- [WORK TO BE COMPLETED]
Show each line of the material below that contains the string "example".
========================================
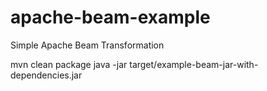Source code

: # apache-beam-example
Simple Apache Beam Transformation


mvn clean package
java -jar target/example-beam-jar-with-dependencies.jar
========================================
- [RESULT OF THE EXERCISE]
: # apache-beam-example
java -jar target/example-beam-jar-with-dependencies.jar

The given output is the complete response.